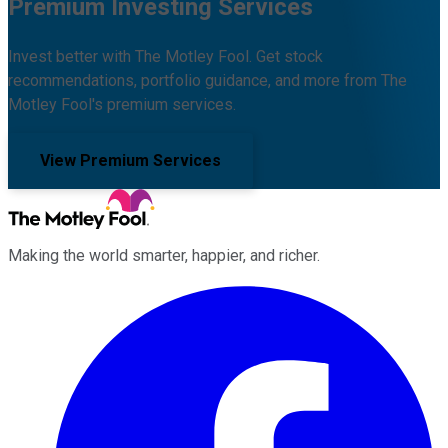
Premium Investing Services
Invest better with The Motley Fool. Get stock
recommendations, portfolio guidance, and more from The
Motley Fool's premium services.
View Premium Services
Making the world smarter, happier, and richer.
Facebook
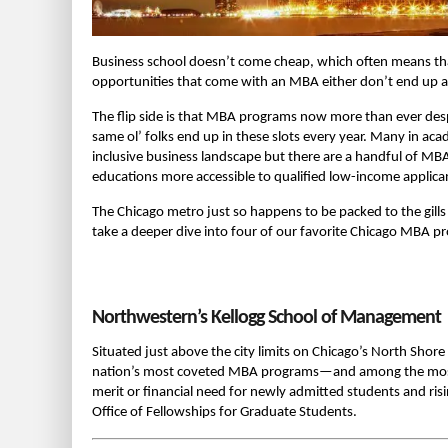
Business school doesn’t come cheap, which often means tha
opportunities that come with an MBA either don’t end up at 
The flip side is that MBA programs now more than ever des
same ol’ folks end up in these slots every year. Many in ac
inclusive business landscape but there are a handful of MB
educations more accessible to qualified low-income applica
The Chicago metro just so happens to be packed to the gills 
take a deeper dive into four of our favorite Chicago MBA pr
Northwestern’s Kellogg School of Management
Situated just above the city limits on Chicago’s North Shor
nation’s most coveted MBA programs—and among the most ge
merit or financial need for newly admitted students and ris
Office of Fellowships for Graduate Students.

▸ Job item:
Each line from the one containing "nation’s most coveted" through the final line of the listing above should be returned exactly; return nothing else.

▸ Exercise output:
nation’s most coveted MBA programs—and among the most ge
merit or financial need for newly admitted students and ris
Office of Fellowships for Graduate Students.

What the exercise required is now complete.